What the task requires | Nothing should change. Output the data exactly.

___ Listed records

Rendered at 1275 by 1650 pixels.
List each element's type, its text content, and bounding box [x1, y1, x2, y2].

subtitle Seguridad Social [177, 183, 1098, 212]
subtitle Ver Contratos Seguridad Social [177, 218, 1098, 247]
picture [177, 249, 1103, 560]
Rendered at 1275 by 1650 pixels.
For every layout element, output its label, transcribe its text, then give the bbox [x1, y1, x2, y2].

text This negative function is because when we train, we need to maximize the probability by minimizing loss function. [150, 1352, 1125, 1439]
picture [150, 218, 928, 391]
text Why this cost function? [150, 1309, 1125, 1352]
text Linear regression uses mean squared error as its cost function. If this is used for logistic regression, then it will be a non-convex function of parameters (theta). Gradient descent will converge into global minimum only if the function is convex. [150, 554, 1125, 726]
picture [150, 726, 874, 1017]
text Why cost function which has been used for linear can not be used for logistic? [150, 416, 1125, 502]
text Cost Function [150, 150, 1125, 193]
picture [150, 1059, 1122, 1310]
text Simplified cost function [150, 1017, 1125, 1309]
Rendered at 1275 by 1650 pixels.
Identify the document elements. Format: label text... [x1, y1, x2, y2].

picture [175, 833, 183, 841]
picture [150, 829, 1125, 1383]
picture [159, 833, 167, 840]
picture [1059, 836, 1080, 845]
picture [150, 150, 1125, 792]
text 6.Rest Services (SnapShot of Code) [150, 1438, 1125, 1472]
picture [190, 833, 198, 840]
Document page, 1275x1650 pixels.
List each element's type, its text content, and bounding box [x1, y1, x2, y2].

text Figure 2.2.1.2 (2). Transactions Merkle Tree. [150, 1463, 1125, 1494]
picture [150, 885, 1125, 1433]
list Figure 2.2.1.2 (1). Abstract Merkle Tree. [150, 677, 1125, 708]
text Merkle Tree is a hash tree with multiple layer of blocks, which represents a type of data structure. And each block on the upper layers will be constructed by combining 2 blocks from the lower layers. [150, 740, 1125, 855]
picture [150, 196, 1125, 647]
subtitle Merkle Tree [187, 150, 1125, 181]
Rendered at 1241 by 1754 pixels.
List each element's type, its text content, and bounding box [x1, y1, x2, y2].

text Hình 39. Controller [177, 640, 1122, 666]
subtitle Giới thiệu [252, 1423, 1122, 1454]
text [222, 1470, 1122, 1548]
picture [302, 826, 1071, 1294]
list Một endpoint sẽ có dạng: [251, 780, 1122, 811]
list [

______

Solution for this task |
Rendered at 1275 by 1650 pixels.
List each element's type, its text content, and bounding box [x1, y1, x2, y2].

subtitle Seguridad Social [177, 183, 1098, 212]
subtitle Ver Contratos Seguridad Social [177, 218, 1098, 247]
picture [177, 249, 1103, 560]
Rendered at 1275 by 1650 pixels.
For every layout element, output its label, transcribe its text, then give the bbox [x1, y1, x2, y2].

text This negative function is because when we train, we need to maximize the probability by minimizing loss function. [150, 1352, 1125, 1439]
picture [150, 218, 928, 391]
text Why this cost function? [150, 1309, 1125, 1352]
text Linear regression uses mean squared error as its cost function. If this is used for logistic regression, then it will be a non-convex function of parameters (theta). Gradient descent will converge into global minimum only if the function is convex. [150, 554, 1125, 726]
picture [150, 726, 874, 1017]
text Why cost function which has been used for linear can not be used for logistic? [150, 416, 1125, 502]
text Cost Function [150, 150, 1125, 193]
picture [150, 1059, 1122, 1310]
text Simplified cost function [150, 1017, 1125, 1309]
Rendered at 1275 by 1650 pixels.
Identify the document elements. Format: label text... [x1, y1, x2, y2].

picture [175, 833, 183, 841]
picture [150, 829, 1125, 1383]
picture [159, 833, 167, 840]
picture [1059, 836, 1080, 845]
picture [150, 150, 1125, 792]
text 6.Rest Services (SnapShot of Code) [150, 1438, 1125, 1472]
picture [190, 833, 198, 840]
Document page, 1275x1650 pixels.
List each element's type, its text content, and bounding box [x1, y1, x2, y2].

text Figure 2.2.1.2 (2). Transactions Merkle Tree. [150, 1463, 1125, 1494]
picture [150, 885, 1125, 1433]
list Figure 2.2.1.2 (1). Abstract Merkle Tree. [150, 677, 1125, 708]
text Merkle Tree is a hash tree with multiple layer of blocks, which represents a type of data structure. And each block on the upper layers will be constructed by combining 2 blocks from the lower layers. [150, 740, 1125, 855]
picture [150, 196, 1125, 647]
subtitle Merkle Tree [187, 150, 1125, 181]
Rendered at 1241 by 1754 pixels.
List each element's type, its text content, and bounding box [x1, y1, x2, y2].

text Hình 39. Controller [177, 640, 1122, 666]
subtitle Giới thiệu [252, 1423, 1122, 1454]
text [222, 1470, 1122, 1548]
picture [302, 826, 1071, 1294]
list Một endpoint sẽ có dạng: [251, 780, 1122, 811]
list [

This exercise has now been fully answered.